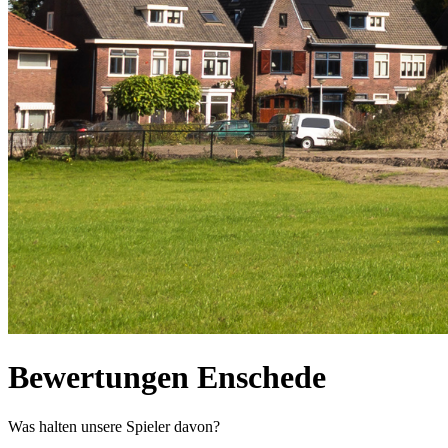
Bewertungen Enschede
Was halten unsere Spieler davon?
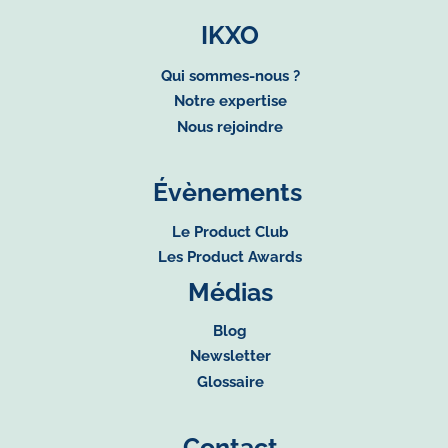
IKXO
Qui sommes-nous ?
Notre expertise
Nous rejoindre
Évènements
Le Product Club
Les Product Awards
Médias
Blog
Newsletter
Glossaire
Contact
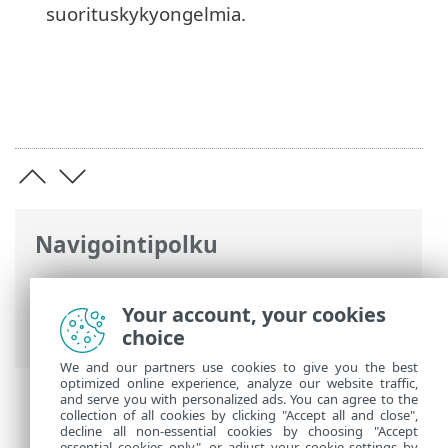
suorituskykyongelmia.
Navigointipolku
ESET-online-ohje
>
ESET HOME
>
ESET
HOME -mobiilisovellus
> Sovelluksen
Your account, your cookies
asetukset
choice
We and our partners use cookies to give you the best
optimized online experience, analyze our website traffic,
and serve you with personalized ads. You can agree to the
collection of all cookies by clicking "Accept all and close",
decline all non-essential cookies by choosing "Accept
essential cookies only", or adjust your cookie settings by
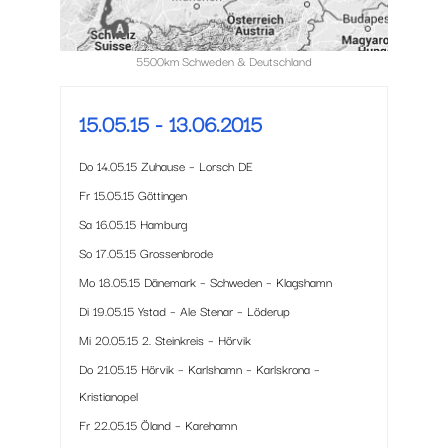
5500km Schweden & Deutschland
15.05.15 - 13.06.2015
Do 14.05.15 Zuhause – Lorsch DE
Fr 15.05.15 Göttingen
Sa 16.05.15 Hamburg
So 17.05.15 Grossenbrode
Mo 18.05.15 Dänemark – Schweden – Klagshamn
Di 19.05.15 Ystad – Ale Stenar – Löderup
Mi 20.05.15 2. Steinkreis – Hörvik
Do 21.05.15 Hörvik – Karlshamn – Karlskrona –
Kristianopel
Fr 22.05.15 Öland – Karehamn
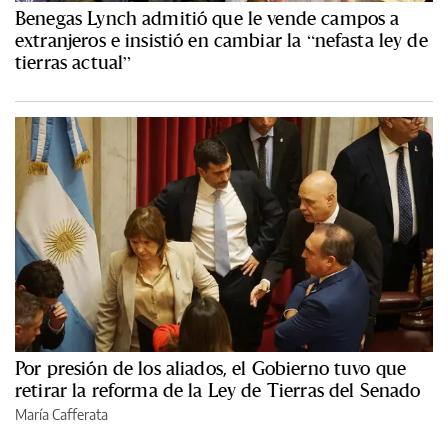
Benegas Lynch admitió que le vende campos a
extranjeros e insistió en cambiar la “nefasta ley de
tierras actual”
Por presión de los aliados, el Gobierno tuvo que
retirar la reforma de la Ley de Tierras del Senado
María Cafferata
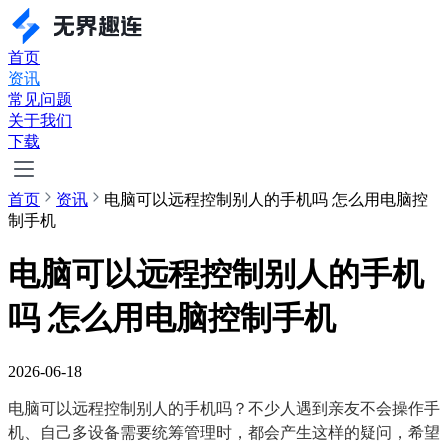
首页
资讯
常见问题
关于我们
下载
首页
资讯
电脑可以远程控制别人的手机吗 怎么用电脑控
制手机
电脑可以远程控制别人的手机
吗 怎么用电脑控制手机
2026-06-18
电脑可以远程控制别人的手机吗？不少人遇到亲友不会操作手
机、自己多设备需要统筹管理时，都会产生这样的疑问，希望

------------------------

Task description: The material must be restated verbatim. Its pictures must be omitted.

Written response:
Bewertungen Enschede
Was halten unsere Spieler davon?
IKXO
Qui sommes-nous ?
Notre expertise
Nous rejoindre
Évènements
Le Product Club
Les Product Awards
Médias
Blog
Newsletter
Glossaire
Contact
suorituskykyongelmia.
Navigointipolku
ESET-online-ohje
>
ESET HOME
>
ESET
HOME -mobiilisovellus
> Sovelluksen
Your account, your cookies
asetukset
choice
We and our partners use cookies to give you the best
optimized online experience, analyze our website traffic,
and serve you with personalized ads. You can agree to the
collection of all cookies by clicking "Accept all and close",
decline all non-essential cookies by choosing "Accept
essential cookies only", or adjust your cookie settings by
5500km Schweden & Deutschland
15.05.15 - 13.06.2015
Do 14.05.15 Zuhause – Lorsch DE
Fr 15.05.15 Göttingen
Sa 16.05.15 Hamburg
So 17.05.15 Grossenbrode
Mo 18.05.15 Dänemark – Schweden – Klagshamn
Di 19.05.15 Ystad – Ale Stenar – Löderup
Mi 20.05.15 2. Steinkreis – Hörvik
Do 21.05.15 Hörvik – Karlshamn – Karlskrona –
Kristianopel
Fr 22.05.15 Öland – Karehamn
Benegas Lynch admitió que le vende campos a
extranjeros e insistió en cambiar la “nefasta ley de
tierras actual”
Por presión de los aliados, el Gobierno tuvo que
retirar la reforma de la Ley de Tierras del Senado
María Cafferata
首页
资讯
常见问题
关于我们
下载
首页
资讯
电脑可以远程控制别人的手机吗 怎么用电脑控
制手机
电脑可以远程控制别人的手机
吗 怎么用电脑控制手机
2026-06-18
电脑可以远程控制别人的手机吗？不少人遇到亲友不会操作手
机、自己多设备需要统筹管理时，都会产生这样的疑问，希望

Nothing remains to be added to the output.